Directions >>
Extract from the listing each line in which the word "CROSS" appears.

Records for this exercise >>
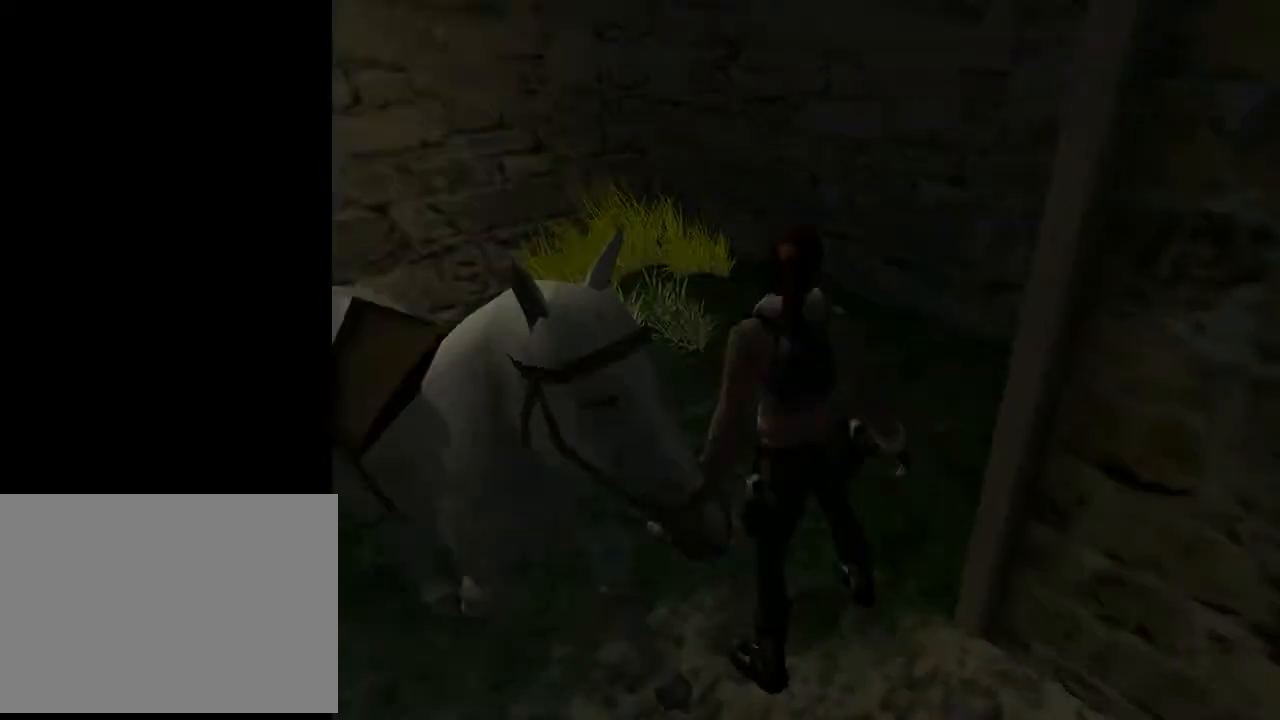
{"buttons": ["DPAD_UP"], "left_stick": "center", "right_stick": "center", "events": [[233, "DPAD_UP", "down"], [500, "DPAD_LEFT", "up"]]}
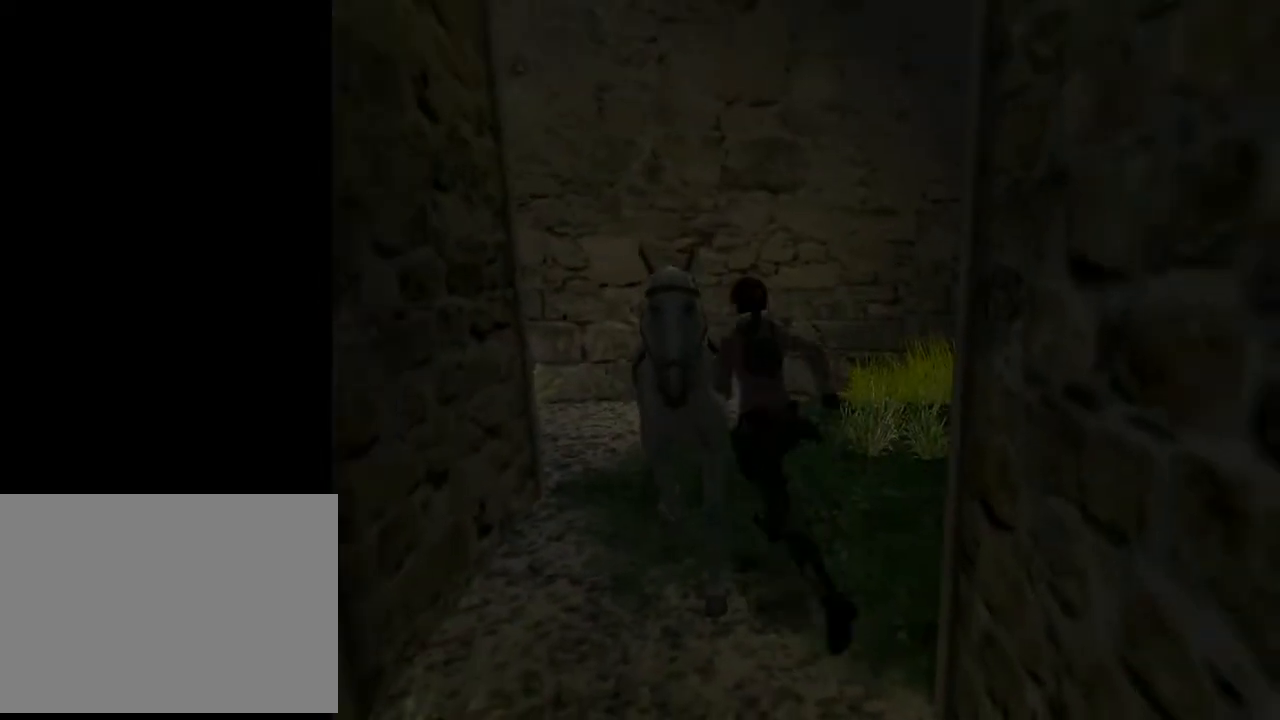
{"buttons": ["CROSS", "DPAD_LEFT"], "left_stick": "center", "right_stick": "center", "events": [[67, "CROSS", "down"], [200, "DPAD_LEFT", "down"], [300, "DPAD_UP", "up"]]}
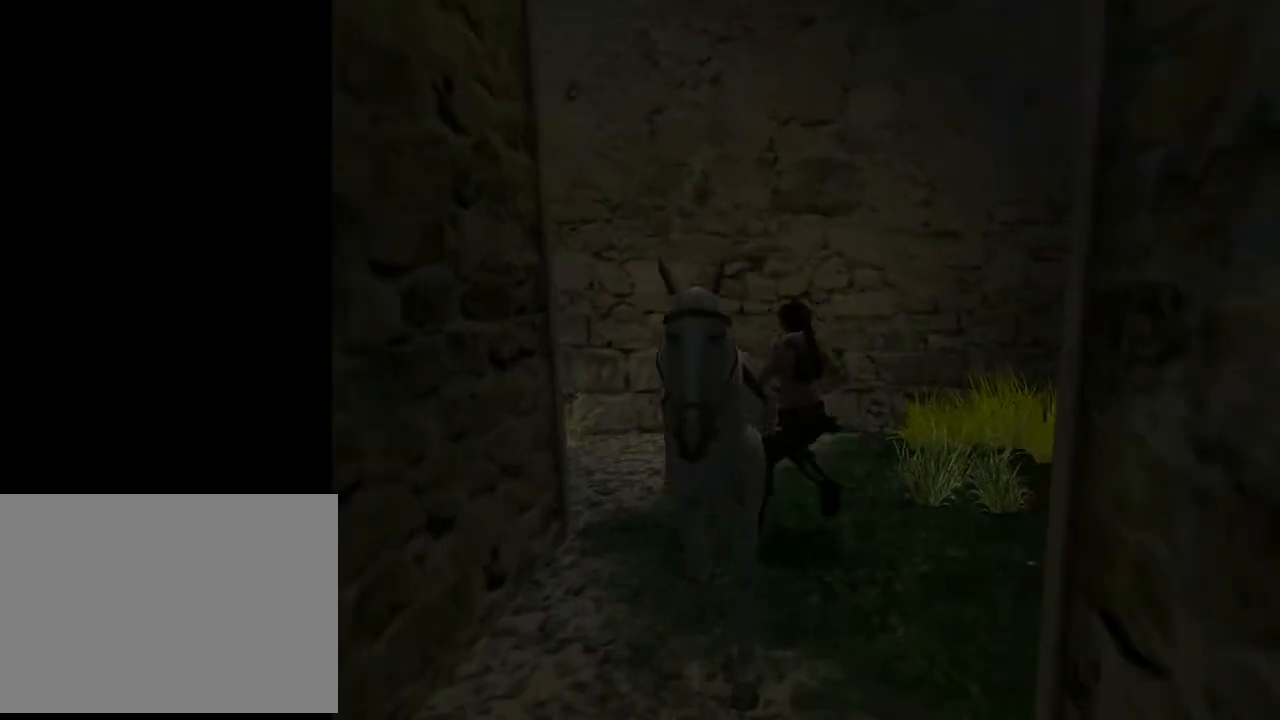
{"buttons": ["CROSS", "DPAD_LEFT"], "left_stick": "center", "right_stick": "center", "events": []}
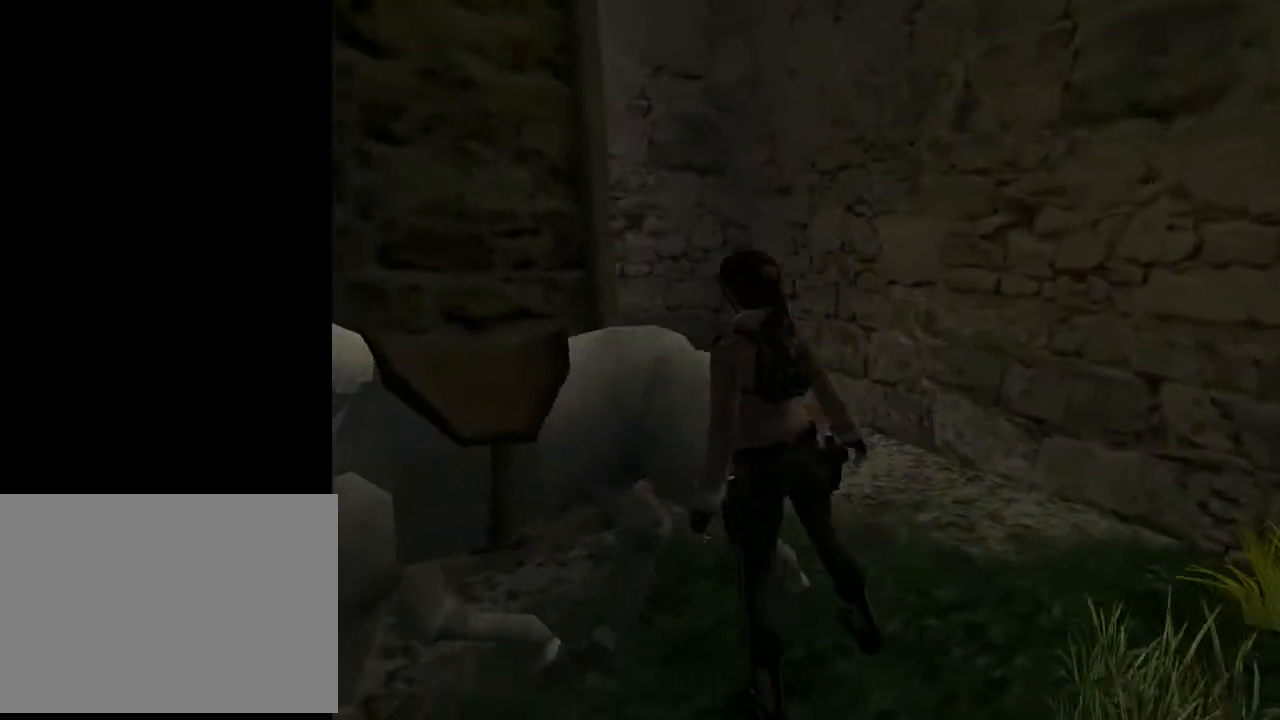
{"buttons": ["CROSS", "DPAD_UP"], "left_stick": "center", "right_stick": "center", "events": [[100, "DPAD_LEFT", "up"], [100, "DPAD_UP", "down"]]}
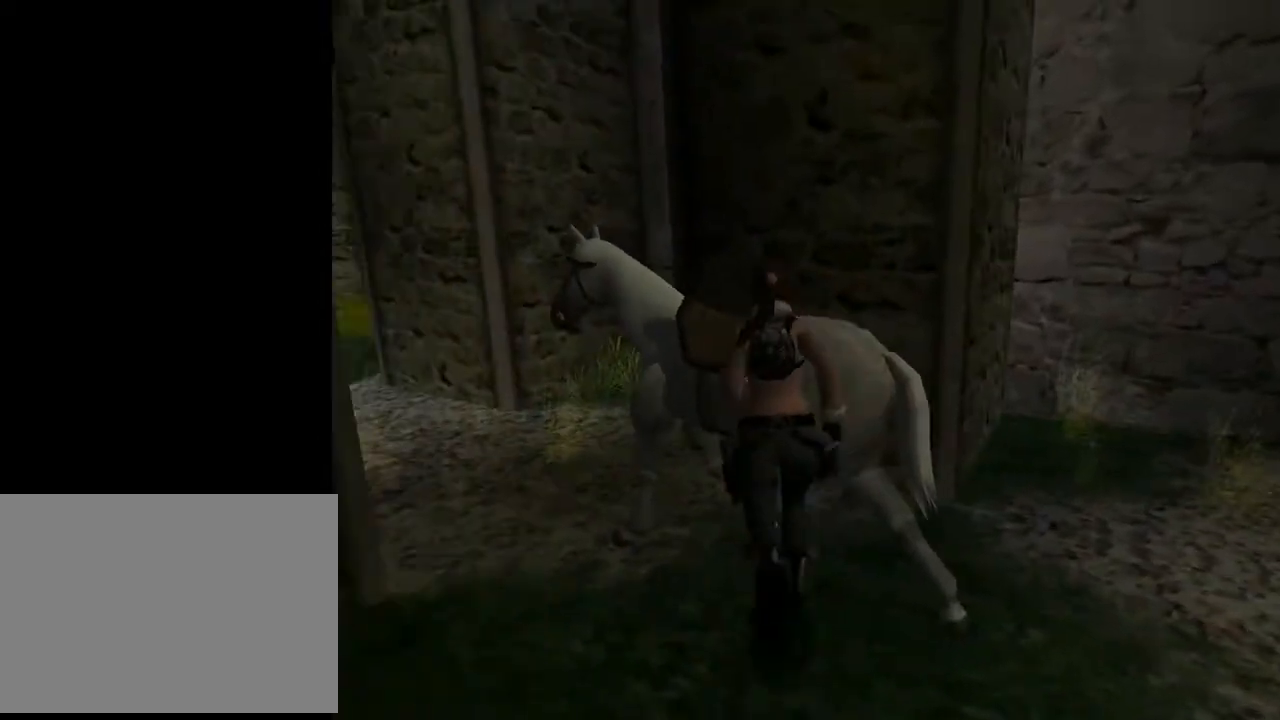
{"buttons": ["CROSS", "DPAD_UP"], "left_stick": "center", "right_stick": "center", "events": [[33, "DPAD_LEFT", "down"], [433, "DPAD_LEFT", "up"]]}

The completed task >>
{"buttons": ["CROSS", "DPAD_LEFT"], "left_stick": "center", "right_stick": "center", "events": [[67, "CROSS", "down"], [200, "DPAD_LEFT", "down"], [300, "DPAD_UP", "up"]]}
{"buttons": ["CROSS", "DPAD_LEFT"], "left_stick": "center", "right_stick": "center", "events": []}
{"buttons": ["CROSS", "DPAD_UP"], "left_stick": "center", "right_stick": "center", "events": [[100, "DPAD_LEFT", "up"], [100, "DPAD_UP", "down"]]}
{"buttons": ["CROSS", "DPAD_UP"], "left_stick": "center", "right_stick": "center", "events": [[33, "DPAD_LEFT", "down"], [433, "DPAD_LEFT", "up"]]}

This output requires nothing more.